Currently clocking at 59 Euro (roughly about $77.75 for version 2.5), energyXT is a lofty contender for the budget DAW market.
I was dreaming of a day when one could just purchase a DAW and have it work on any OS and apparently the guys at energyXT did as well. The software runs on Windows OS, Mac and Linux! That in itself is a huge feat, but how do they stack up against the competition?
Throughout my run with energyXT I can not say for once that it felt like a cheap imitation of the big boys. My experience with this DAW is that it is stable, feature-laden and simple to operate and in some cases it is more fun to work with than its bigger and more expensive counterparts.
Installing energyXT is very straightforward. After a minute I was up and running. I installed on my aging G4 Mac iBook so I can compare it with Windows. On an older machine the install was also very fast and start times were faster than my old Cubase LE 1. I didn't have a Linux system to try at the time, but judging by energyXT's forums, response from the Linux crowd has been very enthusiastic so I would suggest that you head over there for more info on Linux support.
EnergyXT comes with a digital mixer, with unlimited channels of audio, midi, fx returns and subgroups. It has a virtual effects rack which lets you string vst plugins in an effects chain. EnergyXT also comes with built-in effects, such as EQ, reverb, chorus, guitar amp simulator, and more. Included are also virtual instruments (synthesizers and drum sampler), mp3 support, time stretching tools, drag and drop operation, clip library, automatic beat slicing and audio processing functions such as normalize, delete, trim, fade in/out, and reverse.
The program consists of three main windows: Modular, Sequencer and Mixer.
Modular shows all the connections into the software, both midi and audio. New components could be added by dragging them from the browser window on the left to the Modular screen and the view is somewhat similar to a patchbay in a traditional mixer. Sequencer shows the tracks in a horizontal layout format and this is the window where most of the edits are performed, arrangements moved, fades and fx automation curves drawn and so on. The Mixer window looks like a traditional analog mixer where levels could be controlled, effects added, routing changed and so on.

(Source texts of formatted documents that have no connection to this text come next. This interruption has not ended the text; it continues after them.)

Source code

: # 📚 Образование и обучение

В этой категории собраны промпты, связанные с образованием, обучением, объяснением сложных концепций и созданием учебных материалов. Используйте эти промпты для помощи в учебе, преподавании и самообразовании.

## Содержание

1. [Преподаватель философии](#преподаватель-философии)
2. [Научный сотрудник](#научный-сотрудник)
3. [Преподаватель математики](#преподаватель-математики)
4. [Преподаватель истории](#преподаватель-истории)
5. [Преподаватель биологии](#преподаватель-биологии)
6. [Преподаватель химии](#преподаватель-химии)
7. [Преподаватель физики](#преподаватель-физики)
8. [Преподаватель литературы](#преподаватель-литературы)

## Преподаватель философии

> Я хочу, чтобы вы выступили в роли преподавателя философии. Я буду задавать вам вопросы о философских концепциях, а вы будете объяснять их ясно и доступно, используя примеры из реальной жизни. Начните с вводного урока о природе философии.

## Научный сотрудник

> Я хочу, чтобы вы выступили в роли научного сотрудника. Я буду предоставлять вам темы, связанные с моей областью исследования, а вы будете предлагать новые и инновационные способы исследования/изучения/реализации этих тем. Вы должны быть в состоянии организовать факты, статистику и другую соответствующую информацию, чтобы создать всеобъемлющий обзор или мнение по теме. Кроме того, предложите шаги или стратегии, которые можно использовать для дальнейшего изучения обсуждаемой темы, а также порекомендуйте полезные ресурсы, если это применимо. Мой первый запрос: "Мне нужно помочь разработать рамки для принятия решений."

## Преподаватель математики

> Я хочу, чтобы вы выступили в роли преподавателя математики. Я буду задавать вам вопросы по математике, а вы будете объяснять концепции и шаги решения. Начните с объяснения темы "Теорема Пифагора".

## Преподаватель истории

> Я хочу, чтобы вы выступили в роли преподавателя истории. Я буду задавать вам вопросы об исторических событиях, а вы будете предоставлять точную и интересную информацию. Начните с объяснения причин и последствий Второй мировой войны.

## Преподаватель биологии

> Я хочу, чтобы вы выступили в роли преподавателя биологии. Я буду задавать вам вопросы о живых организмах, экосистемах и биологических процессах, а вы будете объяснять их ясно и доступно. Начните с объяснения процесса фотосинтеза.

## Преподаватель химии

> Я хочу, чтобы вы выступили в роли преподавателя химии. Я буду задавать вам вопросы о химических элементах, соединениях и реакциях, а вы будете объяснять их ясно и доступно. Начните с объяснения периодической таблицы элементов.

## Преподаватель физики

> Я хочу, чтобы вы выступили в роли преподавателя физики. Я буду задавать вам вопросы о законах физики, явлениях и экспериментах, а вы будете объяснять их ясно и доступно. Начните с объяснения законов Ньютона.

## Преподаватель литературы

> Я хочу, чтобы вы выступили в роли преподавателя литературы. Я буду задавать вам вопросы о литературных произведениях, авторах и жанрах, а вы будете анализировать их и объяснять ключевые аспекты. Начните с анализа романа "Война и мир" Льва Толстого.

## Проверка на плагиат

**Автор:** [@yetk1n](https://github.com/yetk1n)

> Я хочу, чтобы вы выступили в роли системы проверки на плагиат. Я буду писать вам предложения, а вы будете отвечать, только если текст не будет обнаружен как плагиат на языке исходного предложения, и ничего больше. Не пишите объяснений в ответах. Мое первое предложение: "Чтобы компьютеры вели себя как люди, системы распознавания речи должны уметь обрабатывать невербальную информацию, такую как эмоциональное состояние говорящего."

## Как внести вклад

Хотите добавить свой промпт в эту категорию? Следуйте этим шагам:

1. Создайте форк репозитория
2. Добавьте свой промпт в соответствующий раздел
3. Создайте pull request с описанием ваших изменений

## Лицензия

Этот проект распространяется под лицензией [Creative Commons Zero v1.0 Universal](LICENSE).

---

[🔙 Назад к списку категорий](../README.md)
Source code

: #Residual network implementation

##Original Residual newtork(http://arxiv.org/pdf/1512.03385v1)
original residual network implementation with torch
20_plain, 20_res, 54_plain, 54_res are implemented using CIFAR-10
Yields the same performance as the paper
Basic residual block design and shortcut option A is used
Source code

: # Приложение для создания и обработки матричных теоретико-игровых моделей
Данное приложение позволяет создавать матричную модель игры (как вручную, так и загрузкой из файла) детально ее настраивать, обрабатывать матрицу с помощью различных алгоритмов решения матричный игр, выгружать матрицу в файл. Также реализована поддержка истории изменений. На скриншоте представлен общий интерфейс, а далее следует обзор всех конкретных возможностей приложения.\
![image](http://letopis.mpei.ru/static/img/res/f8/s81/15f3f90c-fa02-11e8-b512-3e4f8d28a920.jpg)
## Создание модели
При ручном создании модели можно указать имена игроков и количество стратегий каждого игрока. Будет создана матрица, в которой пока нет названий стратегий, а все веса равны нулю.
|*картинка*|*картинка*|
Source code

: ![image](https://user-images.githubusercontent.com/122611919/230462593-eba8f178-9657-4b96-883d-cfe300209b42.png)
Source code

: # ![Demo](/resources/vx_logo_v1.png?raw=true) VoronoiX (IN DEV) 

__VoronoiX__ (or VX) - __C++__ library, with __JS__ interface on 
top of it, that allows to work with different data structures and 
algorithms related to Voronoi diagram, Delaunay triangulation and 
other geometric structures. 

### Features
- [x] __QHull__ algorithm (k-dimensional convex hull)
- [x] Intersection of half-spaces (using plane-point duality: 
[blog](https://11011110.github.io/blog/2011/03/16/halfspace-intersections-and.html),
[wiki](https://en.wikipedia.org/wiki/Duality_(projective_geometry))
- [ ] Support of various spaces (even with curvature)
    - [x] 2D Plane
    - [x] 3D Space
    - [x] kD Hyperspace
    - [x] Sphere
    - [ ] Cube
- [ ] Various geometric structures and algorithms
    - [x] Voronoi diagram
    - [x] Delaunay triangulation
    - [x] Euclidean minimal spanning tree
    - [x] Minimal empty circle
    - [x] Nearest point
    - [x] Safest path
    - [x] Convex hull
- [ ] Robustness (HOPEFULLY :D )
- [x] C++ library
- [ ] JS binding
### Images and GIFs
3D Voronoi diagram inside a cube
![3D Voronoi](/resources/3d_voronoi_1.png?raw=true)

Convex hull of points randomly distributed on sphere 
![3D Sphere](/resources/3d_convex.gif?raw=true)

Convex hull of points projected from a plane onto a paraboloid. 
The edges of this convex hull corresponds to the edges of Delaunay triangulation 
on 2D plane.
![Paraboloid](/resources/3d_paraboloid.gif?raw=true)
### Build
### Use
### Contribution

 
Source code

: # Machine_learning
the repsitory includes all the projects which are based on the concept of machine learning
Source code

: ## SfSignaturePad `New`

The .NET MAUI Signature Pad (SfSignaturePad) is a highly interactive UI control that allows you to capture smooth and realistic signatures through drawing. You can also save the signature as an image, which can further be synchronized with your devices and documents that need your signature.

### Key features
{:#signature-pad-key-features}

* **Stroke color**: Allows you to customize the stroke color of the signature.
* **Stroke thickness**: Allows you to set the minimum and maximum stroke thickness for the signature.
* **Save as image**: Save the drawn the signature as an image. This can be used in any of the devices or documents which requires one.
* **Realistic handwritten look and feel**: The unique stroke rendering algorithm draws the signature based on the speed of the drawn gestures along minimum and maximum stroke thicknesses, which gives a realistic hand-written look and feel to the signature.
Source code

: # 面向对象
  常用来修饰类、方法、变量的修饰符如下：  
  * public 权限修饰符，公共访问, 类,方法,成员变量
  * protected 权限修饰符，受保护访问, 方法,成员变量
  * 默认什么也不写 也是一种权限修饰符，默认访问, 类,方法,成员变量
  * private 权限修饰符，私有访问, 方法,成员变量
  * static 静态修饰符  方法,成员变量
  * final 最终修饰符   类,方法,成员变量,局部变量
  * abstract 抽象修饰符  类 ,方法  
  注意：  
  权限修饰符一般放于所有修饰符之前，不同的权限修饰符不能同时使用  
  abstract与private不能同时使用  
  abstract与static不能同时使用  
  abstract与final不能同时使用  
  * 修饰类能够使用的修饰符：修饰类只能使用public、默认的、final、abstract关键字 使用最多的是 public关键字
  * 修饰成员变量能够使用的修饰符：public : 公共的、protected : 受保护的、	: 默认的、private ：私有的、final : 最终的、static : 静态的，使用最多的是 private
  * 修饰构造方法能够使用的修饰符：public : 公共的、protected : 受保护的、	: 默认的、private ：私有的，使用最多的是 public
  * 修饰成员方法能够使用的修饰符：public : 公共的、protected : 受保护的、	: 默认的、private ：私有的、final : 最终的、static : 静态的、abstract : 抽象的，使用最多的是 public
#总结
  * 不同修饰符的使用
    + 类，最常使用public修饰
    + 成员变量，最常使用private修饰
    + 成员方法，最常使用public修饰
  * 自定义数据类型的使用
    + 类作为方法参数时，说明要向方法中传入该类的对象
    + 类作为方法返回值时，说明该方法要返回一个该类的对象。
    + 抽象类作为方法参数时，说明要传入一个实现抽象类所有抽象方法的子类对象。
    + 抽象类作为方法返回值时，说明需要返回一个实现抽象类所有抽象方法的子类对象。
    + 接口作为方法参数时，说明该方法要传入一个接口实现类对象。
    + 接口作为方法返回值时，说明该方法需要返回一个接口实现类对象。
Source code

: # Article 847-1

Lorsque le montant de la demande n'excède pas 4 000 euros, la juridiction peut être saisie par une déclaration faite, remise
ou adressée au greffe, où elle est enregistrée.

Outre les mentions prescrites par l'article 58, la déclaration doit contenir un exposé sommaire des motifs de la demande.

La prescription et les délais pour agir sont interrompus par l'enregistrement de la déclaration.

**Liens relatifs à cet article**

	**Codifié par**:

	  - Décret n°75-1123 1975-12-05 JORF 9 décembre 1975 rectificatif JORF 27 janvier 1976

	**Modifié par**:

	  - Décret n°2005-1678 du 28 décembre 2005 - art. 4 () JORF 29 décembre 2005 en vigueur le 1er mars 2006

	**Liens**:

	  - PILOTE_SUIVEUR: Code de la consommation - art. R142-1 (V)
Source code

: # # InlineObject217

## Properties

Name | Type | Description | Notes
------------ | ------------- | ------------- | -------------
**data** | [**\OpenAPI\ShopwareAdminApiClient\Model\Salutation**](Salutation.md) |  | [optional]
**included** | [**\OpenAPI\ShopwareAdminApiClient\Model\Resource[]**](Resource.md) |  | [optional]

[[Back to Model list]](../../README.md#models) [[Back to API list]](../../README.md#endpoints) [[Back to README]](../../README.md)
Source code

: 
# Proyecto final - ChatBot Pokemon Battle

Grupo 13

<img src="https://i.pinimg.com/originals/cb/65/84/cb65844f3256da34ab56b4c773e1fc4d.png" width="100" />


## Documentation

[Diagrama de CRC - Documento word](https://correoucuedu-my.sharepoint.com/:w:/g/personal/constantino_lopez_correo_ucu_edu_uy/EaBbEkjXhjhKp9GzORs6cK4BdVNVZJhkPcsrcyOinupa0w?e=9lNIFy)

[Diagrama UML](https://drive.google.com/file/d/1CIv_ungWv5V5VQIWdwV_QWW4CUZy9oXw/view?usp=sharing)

On startup energyXT loads a start screen prompt which lets the user pick from an already premade template, access recent project files or start a new one from scratch. One of the biggest surprises was the load time. The program has probably one of the shortest load times I've seen!
To test energyXT's mixing capabilities, I loaded some of my raw audio files and proceeded to build a mix as well as add a few extra parts. I could get started right away but felt the program's look was on the dark side. No problem - energyXT has skinning capabilities and I managed to change to a lighter look by picking another color scheme. It was a breeze!
For the most part everything is where I'd expected it to be and in look and feel is somewhat similar to Ableton Live, with a browser window on the left which lets the user access most of the program functions. The menu screens are on the top and that is where you create changes in the arrangement sequence, perform track functions, or perform changes to the loops within the parts. After a few hours of work, energyXT felt very natural and it had a small learning curve which was well supplemented by their tutorials and online videos, all available from their website.
The biggest surprise to me was the excellent synths and drum sample, which alone are worth the price of the software. The drum sampler managed to load my custom wav samples which I use on Battery 3 and within a few minutes I had a great sounding drum track. Fades are also very easy to do - pretty much as other software, energyXT lets you record fades in real time or draw them on the screen.
The built-in effects are very good and easy to work with, something that can rarely be said about plug-ins in this price range. I had some issues with the Guitar Amp guitar modeling plug-in refusing to load the Dirty (high gain distortion) settings and it was never resolved, but I quickly supplemented with freeware guitar sims. Another strange thing I experienced was when picking a new audio track to record onto. The track created went to stereo by default and had to be forced to set to mono. This quirk had me hunting for menus and tutorials until I discovered that the option appears in the Object bar (Options->Object Bar). Once I discovered how to do it it wasn't a big issue but finding the settings had me in a panic for a while. Tracking with the software was a breeze as was mixing down to stereo file. Mix down to mp3 is also included, which comes in rather handy as you can do all music production and sound prep for the web by never leaving EnergyXT.
With energyXT you get a lot for your buck. It is an intuitive, user friendly, cross-platform recording app that has everything that a musician/producer would need to complete a project from start to finish. It sounds great and it is easy on the budget. What more could you ask for?